Les événemens terribles qui agitaient déjà la France et l’Europe eurent une influence fâcheuse sur l’humble existence du jeune artiste. Son père, ruiné dans une banqueroute, tombe malade et meurt. Voilà le jeune Gros, qui jusque-là n’avait songé qu’à l’étude et à tout ce qui pouvait l’élever dans son art, forcé de consacrer moins de temps à ses travaux de prédilection. Il lui fallut donner des leçons, faire de petits portraits pour augmenter ses ressources et suffire à ses besoins. Ce fut tin motif de découragement, et bientôt les spectacles sanglans dont il fut le témoin malgré lui portèrent à son imagination un coup funeste. « L’impression de terreur qui en résulta, » dit un biographe du grand peintre, qui a été aussi son élève et son ami[1], « ne s’effaça jamais de son esprit ; elle fut la cause de cette réserve soupçonneuse dont sa vie ultérieure est restée empreinte. » Gros pria David de lui obtenir un passe-port pour l’Italie. Il ne fallut pas moins que l’attestation de son maître et celle de Regnault, alors célèbre, et dont l’école balançait celle de David, pour lui faire accorder comme une faveur l’autorisation de sortir de France, afin de perfectionner son talent par la vue des chefs-d’œuvre italiens.
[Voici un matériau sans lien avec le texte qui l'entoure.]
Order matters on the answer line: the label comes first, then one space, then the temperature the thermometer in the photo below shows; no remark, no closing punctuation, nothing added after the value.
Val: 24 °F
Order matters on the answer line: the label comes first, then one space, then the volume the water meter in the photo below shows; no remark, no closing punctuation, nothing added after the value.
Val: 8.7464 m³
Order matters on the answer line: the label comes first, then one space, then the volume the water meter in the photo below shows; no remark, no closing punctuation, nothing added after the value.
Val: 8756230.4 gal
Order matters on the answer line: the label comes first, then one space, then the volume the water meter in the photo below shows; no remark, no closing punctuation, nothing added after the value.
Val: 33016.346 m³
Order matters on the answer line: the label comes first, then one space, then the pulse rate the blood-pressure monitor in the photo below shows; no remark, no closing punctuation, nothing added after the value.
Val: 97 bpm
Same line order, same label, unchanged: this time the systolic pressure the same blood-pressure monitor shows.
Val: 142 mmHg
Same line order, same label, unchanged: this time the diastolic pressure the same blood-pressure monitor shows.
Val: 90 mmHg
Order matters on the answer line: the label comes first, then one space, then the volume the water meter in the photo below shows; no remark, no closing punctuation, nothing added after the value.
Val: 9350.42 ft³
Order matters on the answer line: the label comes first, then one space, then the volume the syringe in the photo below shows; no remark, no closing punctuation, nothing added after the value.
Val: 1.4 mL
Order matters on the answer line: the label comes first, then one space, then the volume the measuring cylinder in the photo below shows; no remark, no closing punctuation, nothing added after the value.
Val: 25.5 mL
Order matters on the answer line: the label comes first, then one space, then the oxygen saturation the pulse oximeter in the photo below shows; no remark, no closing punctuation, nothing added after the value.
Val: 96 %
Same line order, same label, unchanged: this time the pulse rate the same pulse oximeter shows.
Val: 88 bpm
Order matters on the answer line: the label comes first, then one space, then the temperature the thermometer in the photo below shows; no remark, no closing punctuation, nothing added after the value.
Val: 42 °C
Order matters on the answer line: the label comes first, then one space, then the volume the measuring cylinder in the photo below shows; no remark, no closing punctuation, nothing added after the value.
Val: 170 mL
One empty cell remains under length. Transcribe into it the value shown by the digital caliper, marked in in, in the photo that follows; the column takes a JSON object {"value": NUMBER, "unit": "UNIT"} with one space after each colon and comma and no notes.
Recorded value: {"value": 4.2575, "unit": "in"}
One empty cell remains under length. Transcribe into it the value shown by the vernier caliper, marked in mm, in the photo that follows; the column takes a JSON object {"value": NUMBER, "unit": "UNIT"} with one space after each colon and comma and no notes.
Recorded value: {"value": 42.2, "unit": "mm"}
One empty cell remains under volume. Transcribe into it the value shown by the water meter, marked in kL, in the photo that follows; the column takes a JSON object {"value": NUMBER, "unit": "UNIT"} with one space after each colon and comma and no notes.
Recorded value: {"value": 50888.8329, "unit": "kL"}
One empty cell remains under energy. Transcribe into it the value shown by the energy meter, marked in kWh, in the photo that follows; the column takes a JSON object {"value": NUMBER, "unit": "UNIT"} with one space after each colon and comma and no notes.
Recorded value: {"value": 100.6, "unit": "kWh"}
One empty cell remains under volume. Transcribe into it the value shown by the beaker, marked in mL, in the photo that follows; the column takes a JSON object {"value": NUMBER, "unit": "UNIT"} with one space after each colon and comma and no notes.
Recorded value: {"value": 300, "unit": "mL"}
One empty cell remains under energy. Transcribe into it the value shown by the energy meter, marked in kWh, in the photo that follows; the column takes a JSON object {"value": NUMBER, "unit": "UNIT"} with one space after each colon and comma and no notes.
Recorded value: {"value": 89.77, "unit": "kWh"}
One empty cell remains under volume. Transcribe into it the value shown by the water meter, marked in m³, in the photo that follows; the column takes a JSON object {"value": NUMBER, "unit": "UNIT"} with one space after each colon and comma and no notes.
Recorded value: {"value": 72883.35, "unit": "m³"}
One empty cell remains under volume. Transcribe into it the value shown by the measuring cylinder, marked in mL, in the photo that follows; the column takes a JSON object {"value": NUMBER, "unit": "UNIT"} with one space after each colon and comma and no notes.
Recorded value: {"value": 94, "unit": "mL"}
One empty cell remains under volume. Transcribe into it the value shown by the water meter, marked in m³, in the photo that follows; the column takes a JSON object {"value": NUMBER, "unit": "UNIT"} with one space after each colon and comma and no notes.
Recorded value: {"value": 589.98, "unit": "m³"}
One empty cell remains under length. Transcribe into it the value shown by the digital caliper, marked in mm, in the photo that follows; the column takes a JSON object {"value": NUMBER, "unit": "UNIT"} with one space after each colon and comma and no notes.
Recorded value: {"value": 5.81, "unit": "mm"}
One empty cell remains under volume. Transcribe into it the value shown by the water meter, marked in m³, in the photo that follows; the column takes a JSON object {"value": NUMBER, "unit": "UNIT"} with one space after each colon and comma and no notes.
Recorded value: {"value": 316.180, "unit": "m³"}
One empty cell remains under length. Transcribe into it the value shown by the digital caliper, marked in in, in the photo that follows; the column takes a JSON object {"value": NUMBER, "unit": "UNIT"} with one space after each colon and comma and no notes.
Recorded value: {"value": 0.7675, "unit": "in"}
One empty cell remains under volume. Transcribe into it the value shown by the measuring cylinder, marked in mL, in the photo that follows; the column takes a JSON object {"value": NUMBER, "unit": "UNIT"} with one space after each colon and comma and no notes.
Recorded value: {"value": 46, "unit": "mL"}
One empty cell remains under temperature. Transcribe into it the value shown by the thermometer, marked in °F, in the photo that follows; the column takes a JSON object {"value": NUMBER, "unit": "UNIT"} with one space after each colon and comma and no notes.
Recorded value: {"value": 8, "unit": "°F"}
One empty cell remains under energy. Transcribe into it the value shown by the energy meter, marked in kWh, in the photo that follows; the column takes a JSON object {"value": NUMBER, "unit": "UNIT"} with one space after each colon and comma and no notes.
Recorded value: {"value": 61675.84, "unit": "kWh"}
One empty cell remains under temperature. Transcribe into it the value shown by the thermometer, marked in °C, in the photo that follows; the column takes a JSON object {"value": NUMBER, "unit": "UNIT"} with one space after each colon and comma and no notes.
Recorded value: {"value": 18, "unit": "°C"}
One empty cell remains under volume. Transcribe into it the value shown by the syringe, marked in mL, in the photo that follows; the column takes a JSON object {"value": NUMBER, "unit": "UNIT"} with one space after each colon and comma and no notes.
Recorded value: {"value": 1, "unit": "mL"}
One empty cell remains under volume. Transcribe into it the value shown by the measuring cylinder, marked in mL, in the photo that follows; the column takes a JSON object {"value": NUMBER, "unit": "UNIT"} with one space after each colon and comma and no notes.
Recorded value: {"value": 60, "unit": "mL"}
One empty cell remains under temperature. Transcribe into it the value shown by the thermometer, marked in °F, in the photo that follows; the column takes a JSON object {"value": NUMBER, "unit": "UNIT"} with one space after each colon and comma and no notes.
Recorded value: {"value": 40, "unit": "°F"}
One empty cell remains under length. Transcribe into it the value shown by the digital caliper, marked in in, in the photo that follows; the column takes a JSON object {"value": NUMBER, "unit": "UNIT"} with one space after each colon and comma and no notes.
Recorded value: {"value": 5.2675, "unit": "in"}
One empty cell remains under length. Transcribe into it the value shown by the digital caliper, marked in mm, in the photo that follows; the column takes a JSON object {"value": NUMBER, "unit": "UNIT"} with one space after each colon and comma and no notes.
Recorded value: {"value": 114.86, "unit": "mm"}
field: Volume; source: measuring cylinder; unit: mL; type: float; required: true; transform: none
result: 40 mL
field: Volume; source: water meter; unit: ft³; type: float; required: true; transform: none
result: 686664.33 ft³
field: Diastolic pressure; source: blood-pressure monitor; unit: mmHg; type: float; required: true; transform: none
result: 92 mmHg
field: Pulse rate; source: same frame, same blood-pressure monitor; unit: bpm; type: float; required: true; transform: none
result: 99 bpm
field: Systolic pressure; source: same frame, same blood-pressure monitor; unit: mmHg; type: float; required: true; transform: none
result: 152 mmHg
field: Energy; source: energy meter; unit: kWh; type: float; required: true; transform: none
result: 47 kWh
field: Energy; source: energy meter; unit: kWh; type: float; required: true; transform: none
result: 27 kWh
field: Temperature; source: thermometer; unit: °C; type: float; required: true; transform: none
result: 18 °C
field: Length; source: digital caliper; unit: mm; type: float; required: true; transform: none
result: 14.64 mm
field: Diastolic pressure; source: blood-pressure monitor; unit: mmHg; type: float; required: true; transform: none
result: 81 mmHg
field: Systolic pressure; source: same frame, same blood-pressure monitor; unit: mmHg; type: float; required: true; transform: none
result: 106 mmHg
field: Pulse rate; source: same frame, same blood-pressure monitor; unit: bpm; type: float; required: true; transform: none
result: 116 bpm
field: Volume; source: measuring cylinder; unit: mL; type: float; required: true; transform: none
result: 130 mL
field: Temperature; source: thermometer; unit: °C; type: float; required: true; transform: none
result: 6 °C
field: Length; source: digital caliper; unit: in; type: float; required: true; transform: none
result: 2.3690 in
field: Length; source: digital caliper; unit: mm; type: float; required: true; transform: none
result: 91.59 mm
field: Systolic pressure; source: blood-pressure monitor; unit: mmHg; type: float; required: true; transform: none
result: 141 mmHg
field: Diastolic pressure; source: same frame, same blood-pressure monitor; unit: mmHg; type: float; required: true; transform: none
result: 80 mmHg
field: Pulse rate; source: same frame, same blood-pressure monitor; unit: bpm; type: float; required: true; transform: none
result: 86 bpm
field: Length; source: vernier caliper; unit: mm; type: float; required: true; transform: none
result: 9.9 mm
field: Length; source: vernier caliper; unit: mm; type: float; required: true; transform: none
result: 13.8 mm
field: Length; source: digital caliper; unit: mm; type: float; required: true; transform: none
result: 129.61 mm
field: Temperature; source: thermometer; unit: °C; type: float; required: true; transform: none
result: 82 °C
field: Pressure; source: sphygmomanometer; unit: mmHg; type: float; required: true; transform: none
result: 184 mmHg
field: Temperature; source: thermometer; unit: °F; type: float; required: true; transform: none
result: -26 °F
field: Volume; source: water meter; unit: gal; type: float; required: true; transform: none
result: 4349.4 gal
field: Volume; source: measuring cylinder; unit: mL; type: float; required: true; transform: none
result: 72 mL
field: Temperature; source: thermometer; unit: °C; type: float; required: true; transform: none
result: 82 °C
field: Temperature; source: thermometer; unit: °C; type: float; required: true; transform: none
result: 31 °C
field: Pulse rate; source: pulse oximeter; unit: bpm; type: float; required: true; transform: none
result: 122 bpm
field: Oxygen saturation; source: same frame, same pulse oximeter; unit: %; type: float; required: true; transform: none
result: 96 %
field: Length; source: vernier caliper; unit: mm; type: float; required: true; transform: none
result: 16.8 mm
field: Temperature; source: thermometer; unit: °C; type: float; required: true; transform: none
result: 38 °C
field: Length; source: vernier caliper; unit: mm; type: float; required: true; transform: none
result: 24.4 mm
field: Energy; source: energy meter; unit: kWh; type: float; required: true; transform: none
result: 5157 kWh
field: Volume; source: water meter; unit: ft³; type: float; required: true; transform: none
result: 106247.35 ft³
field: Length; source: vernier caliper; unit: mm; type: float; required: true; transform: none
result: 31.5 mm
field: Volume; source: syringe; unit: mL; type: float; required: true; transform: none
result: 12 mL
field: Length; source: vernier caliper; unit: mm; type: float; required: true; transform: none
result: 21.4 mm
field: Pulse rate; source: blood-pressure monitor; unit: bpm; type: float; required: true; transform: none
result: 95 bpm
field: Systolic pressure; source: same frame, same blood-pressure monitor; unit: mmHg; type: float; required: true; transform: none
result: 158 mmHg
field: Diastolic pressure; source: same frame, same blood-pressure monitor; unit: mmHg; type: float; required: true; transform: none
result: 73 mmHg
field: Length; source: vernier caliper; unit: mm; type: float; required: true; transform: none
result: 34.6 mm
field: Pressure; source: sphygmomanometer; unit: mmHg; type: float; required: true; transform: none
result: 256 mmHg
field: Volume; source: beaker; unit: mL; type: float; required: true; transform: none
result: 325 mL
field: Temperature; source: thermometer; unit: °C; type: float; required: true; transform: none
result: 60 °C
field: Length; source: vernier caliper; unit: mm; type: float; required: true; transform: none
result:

Nous ne suivrons pas Gros au milieu de tous les obstacles que lui suscitèrent dans l’accomplissement de son désir, et le mauvais vouloir des autorités à la frontière, et la difficulté de se procurer des ressources pour son voyage. Il part enfin, et nous le trouvons bientôt à Gênes, à Florence, puis encore à Gênes, tirant parti de son talent et de

  1. Gros et ses Ouvrages, par J.-B. Delestre.